◆ DIRECTIONS FOR THIS TASK
Word-for-word transcription is needed for all of the entries.

◆ INFORMATION PROVIDED
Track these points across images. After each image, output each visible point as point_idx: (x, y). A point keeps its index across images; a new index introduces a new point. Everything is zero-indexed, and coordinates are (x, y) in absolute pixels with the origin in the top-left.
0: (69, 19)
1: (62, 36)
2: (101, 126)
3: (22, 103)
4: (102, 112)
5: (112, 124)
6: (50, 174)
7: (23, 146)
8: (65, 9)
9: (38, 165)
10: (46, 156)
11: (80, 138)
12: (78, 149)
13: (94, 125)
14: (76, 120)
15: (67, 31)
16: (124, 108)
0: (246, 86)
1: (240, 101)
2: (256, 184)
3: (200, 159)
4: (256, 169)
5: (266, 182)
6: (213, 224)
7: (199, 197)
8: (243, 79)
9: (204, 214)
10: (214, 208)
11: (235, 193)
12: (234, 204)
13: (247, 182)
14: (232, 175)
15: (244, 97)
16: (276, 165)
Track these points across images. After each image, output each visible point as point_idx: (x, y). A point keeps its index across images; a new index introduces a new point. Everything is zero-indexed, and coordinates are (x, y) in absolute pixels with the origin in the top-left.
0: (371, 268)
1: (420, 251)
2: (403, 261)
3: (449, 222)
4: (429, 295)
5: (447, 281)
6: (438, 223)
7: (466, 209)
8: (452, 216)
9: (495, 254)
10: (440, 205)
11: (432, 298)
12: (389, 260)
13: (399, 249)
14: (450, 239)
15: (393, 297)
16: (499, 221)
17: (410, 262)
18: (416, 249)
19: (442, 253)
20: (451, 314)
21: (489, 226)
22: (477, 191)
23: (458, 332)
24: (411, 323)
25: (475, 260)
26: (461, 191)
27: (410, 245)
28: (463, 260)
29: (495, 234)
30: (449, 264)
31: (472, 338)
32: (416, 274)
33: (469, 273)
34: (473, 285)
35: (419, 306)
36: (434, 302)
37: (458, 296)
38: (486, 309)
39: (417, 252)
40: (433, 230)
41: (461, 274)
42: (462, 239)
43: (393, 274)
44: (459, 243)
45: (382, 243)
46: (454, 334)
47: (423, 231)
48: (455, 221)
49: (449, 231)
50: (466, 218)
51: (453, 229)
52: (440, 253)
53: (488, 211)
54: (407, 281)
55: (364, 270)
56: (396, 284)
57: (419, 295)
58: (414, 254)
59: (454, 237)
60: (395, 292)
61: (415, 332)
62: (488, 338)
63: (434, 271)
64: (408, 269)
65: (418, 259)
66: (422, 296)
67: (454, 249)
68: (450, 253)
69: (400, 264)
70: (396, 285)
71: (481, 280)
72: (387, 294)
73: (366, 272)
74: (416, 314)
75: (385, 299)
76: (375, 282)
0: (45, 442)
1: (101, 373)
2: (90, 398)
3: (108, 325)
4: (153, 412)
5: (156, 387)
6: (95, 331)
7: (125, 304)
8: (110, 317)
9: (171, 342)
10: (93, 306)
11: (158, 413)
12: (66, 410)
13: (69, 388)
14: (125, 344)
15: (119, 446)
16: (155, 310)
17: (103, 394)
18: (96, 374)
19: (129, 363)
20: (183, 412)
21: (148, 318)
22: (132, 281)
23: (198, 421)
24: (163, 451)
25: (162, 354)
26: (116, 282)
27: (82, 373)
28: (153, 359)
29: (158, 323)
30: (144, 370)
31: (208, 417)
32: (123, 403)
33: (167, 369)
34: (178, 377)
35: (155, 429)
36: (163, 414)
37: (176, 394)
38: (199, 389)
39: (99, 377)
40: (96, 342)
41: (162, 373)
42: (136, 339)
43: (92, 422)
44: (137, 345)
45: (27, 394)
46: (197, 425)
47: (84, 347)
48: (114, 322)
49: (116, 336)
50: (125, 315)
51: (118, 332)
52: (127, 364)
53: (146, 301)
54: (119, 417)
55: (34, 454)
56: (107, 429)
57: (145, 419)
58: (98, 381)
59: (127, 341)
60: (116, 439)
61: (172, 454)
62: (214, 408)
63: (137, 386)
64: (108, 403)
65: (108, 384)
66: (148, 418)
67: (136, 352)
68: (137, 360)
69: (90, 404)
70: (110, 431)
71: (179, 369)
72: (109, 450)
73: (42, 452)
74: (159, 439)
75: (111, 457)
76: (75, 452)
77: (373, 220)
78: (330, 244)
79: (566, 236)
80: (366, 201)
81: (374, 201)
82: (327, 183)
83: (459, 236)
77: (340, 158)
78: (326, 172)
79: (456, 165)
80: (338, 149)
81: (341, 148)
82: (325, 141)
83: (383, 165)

◆ REPLY TO THE EXERCISE
Track these points across images. After each image, output each visible point as point_idx: (x, y). A point keeps its index across images; a new index introduces a new point. Everything is zero-indexed, and coordinates are (x, y) in absolute pixels with the origin in the top-left.
0: (69, 19)
1: (62, 36)
2: (101, 126)
3: (22, 103)
4: (102, 112)
5: (112, 124)
6: (50, 174)
7: (23, 146)
8: (65, 9)
9: (38, 165)
10: (46, 156)
11: (80, 138)
12: (78, 149)
13: (94, 125)
14: (76, 120)
15: (67, 31)
16: (124, 108)
0: (246, 86)
1: (240, 101)
2: (256, 184)
3: (200, 159)
4: (256, 169)
5: (266, 182)
6: (213, 224)
7: (199, 197)
8: (243, 79)
9: (204, 214)
10: (214, 208)
11: (235, 193)
12: (234, 204)
13: (247, 182)
14: (232, 175)
15: (244, 97)
16: (276, 165)
Track these points across images. After each image, output each visible point as point_idx: (x, y). A point keeps its index across images; a new index introduces a new point. Everything is zero-indexed, and coordinates are (x, y) in absolute pixels with the origin in the top-left.
0: (371, 268)
1: (420, 251)
2: (403, 261)
3: (449, 222)
4: (429, 295)
5: (447, 281)
6: (438, 223)
7: (466, 209)
8: (452, 216)
9: (495, 254)
10: (440, 205)
11: (432, 298)
12: (389, 260)
13: (399, 249)
14: (450, 239)
15: (393, 297)
16: (499, 221)
17: (410, 262)
18: (416, 249)
19: (442, 253)
20: (451, 314)
21: (489, 226)
22: (477, 191)
23: (458, 332)
24: (411, 323)
25: (475, 260)
26: (461, 191)
27: (410, 245)
28: (463, 260)
29: (495, 234)
30: (449, 264)
31: (472, 338)
32: (416, 274)
33: (469, 273)
34: (473, 285)
35: (419, 306)
36: (434, 302)
37: (458, 296)
38: (486, 309)
39: (417, 252)
40: (433, 230)
41: (461, 274)
42: (462, 239)
43: (393, 274)
44: (459, 243)
45: (382, 243)
46: (454, 334)
47: (423, 231)
48: (455, 221)
49: (449, 231)
50: (466, 218)
51: (453, 229)
52: (440, 253)
53: (488, 211)
54: (407, 281)
55: (364, 270)
56: (396, 284)
57: (419, 295)
58: (414, 254)
59: (454, 237)
60: (395, 292)
61: (415, 332)
62: (488, 338)
63: (434, 271)
64: (408, 269)
65: (418, 259)
66: (422, 296)
67: (454, 249)
68: (450, 253)
69: (400, 264)
70: (396, 285)
71: (481, 280)
72: (387, 294)
73: (366, 272)
74: (416, 314)
75: (385, 299)
76: (375, 282)
0: (45, 442)
1: (101, 373)
2: (90, 398)
3: (108, 325)
4: (153, 412)
5: (156, 387)
6: (95, 331)
7: (125, 304)
8: (110, 317)
9: (171, 342)
10: (93, 306)
11: (158, 413)
12: (66, 410)
13: (69, 388)
14: (125, 344)
15: (119, 446)
16: (155, 310)
17: (103, 394)
18: (96, 374)
19: (129, 363)
20: (183, 412)
21: (148, 318)
22: (132, 281)
23: (198, 421)
24: (163, 451)
25: (162, 354)
26: (116, 282)
27: (82, 373)
28: (153, 359)
29: (158, 323)
30: (144, 370)
31: (208, 417)
32: (123, 403)
33: (167, 369)
34: (178, 377)
35: (155, 429)
36: (163, 414)
37: (176, 394)
38: (199, 389)
39: (99, 377)
40: (96, 342)
41: (162, 373)
42: (136, 339)
43: (92, 422)
44: (137, 345)
45: (27, 394)
46: (197, 425)
47: (84, 347)
48: (114, 322)
49: (116, 336)
50: (125, 315)
51: (118, 332)
52: (127, 364)
53: (146, 301)
54: (119, 417)
55: (34, 454)
56: (107, 429)
57: (145, 419)
58: (98, 381)
59: (127, 341)
60: (116, 439)
61: (172, 454)
62: (214, 408)
63: (137, 386)
64: (108, 403)
65: (108, 384)
66: (148, 418)
67: (136, 352)
68: (137, 360)
69: (90, 404)
70: (110, 431)
71: (179, 369)
72: (109, 450)
73: (42, 452)
74: (159, 439)
75: (111, 457)
76: (75, 452)
77: (373, 220)
78: (330, 244)
79: (566, 236)
80: (366, 201)
81: (374, 201)
82: (327, 183)
83: (459, 236)
77: (340, 158)
78: (326, 172)
79: (456, 165)
80: (338, 149)
81: (341, 148)
82: (325, 141)
83: (383, 165)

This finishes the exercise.